Dylan and I - a relationship of "Purpose (and Decision)" posted Dec 9 2008 by moonshinerblues
Ohh. It’s so, so good to properly listen to Dylan after such a long time. After nearly months of his music picking up young dust in my room, I knew I was in the mood for him this evening, and suddenly picked Highway 61 Revisited and played it loud, and was back on the railroad, looking through the moonlight at two different choices. Something about this record means twisted illusions and realities, bold love with dirty and tired consequences, human decision, heavy fingers and round, completed words with a dribbling trail - looking out of barred windows and then rolling meaninglessly in moonlit fields. Colour-wise, it’s made up of dark, monotonous shades of gray and an overcooked, ripe, primitive, and faded green with splashes of maroon and yellow that glow like dark spots when you rub your eyes.
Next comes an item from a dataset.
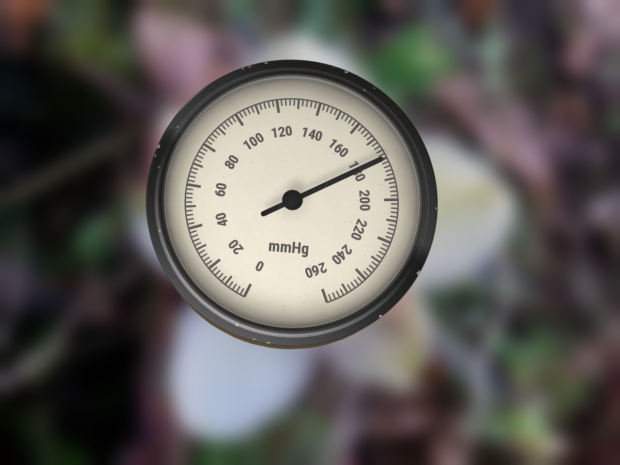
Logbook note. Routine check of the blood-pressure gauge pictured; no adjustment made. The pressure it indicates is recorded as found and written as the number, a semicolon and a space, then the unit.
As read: 180; mmHg
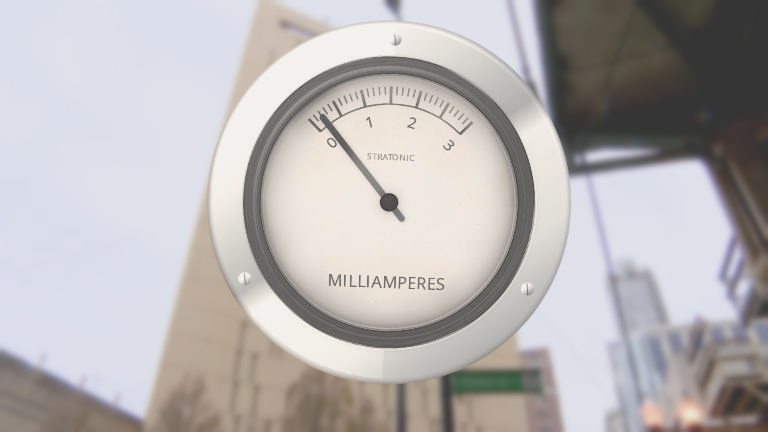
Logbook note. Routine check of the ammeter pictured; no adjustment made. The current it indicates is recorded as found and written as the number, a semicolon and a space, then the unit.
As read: 0.2; mA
The mood is absolutely tumultuous and structured all at once, like verbal diarrheoa and streams of consciousness inked dirtily, but still purposefully, onto perfectly accentuated paper. I’d give this record an optional (and possibly stupidly abstract) title: Purpose (and Decision).
And so I’d like to break a little word virginity: pure eargasm.
Actually, one of the things I love most about my “relationship” with Dylan’s music is that it goes through intense stages of on/half-off, but I’m continuously aware of it. I know that when I go back to one of his works, I will find something new in it, and enjoy it for often a different reason from before. It’s like reading a book between long breaks - suddenly you feel the urge to pick it up and read it passionately, and it rumbles you with new meaning. Then you close the book, feeling more assured and knowledged about its meaning, and stack it back on the shelf so you look at it when you wake with the new, watery light every morning.